Activists campaigning against the rise in electricity tariffs in Armenia say they will not be seeking to occupy the central spot in Yerevan’s main Republic Square when they gather for a fresh rally next week.
According to RiseUp Armenia civic group coordinator Andrias Ghukasian, they have reached a compromise on the matter with the municipal authorities after the police said they could not ensure the safety of the rally participants as well as normal traffic in the square.
Therefore, RiseUp Armenia says on August 11 it will gather in the area adjacent to the square where scores of activists were camped for five days late last month after being prevented by the police from holding a sit-in in the central part of the square.
But members of the group, who claim the police actions restricted their freedoms of movement and assembly, say as a matter of principle they will still attempt to occupy the central spot of Republic Square in the future.
Activists gather in Yerevan's main Republic Square to campaign against rising electricity prices
RiseUp Armenia emerged out of the street protests against electricity price hikes that were held in Yerevan earlier this summer and were popularly referred to as ‘Electric Yerevan’.
The pressure group wants the authorities to reverse their decision on raising electricity prices by some 16 percent from August 1 even despite the government subsidy that was put in place for the hike.
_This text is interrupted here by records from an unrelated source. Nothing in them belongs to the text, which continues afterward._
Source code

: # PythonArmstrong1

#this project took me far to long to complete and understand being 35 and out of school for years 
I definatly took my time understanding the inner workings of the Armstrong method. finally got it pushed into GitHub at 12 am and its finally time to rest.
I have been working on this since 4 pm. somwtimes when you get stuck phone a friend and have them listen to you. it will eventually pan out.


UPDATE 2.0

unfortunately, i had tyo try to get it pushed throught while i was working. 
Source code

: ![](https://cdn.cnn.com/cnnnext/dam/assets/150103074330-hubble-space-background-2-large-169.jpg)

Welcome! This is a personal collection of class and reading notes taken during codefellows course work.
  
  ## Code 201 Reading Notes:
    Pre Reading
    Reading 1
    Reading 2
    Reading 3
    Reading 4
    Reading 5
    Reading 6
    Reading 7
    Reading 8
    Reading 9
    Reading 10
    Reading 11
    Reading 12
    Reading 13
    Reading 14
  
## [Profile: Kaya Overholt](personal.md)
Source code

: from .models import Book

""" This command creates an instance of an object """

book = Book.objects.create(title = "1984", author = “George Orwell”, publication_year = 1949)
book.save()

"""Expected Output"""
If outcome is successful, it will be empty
Activists believe this subsidy that the government says will be paid from the proceeds received through the sale to a private American company of the Vorotan Hydro Cascade, one of the country’s largest power-generating facilities, is still “taxpayer money”.
Earlier this week, RiseUp Armenia formally submitted a letter to the Public Services Regulatory Commission (PSRC) demanding that the members of the regulatory body that approved the power price hike step down. But activists say they do not expect any response from the tariff-setting commission.
“We have absolutely no desire to enter into polemics with different government agencies,” member of the movement David Hovannisian says.
At the rally next Tuesday RiseUp Armenia plans to present explanations and clarifications in connection with its demands. “It is the resignation of the members of the PSRC, the nationalization of the Electric Networks of Armenia CJSC, and bringing those responsible for the crisis in the energy sector to account by law,” Ghukasian says.
RiseUp Armenia members do not exclude that the list of their demands will be extended after the rally. But before that they say they are ready to cooperate with other movements, including those that fight against the controversial constitutional reform initiated by the current administration and believed by some leading opposition parties to be an attempt of the incumbent president Serzh Sarkisian to stay in power after his second and final term in office ends in 2018.
“Our movement has repeatedly stated that it will join any demand – be it political or non-political – that is raised by the people,” Hovannisian stressed.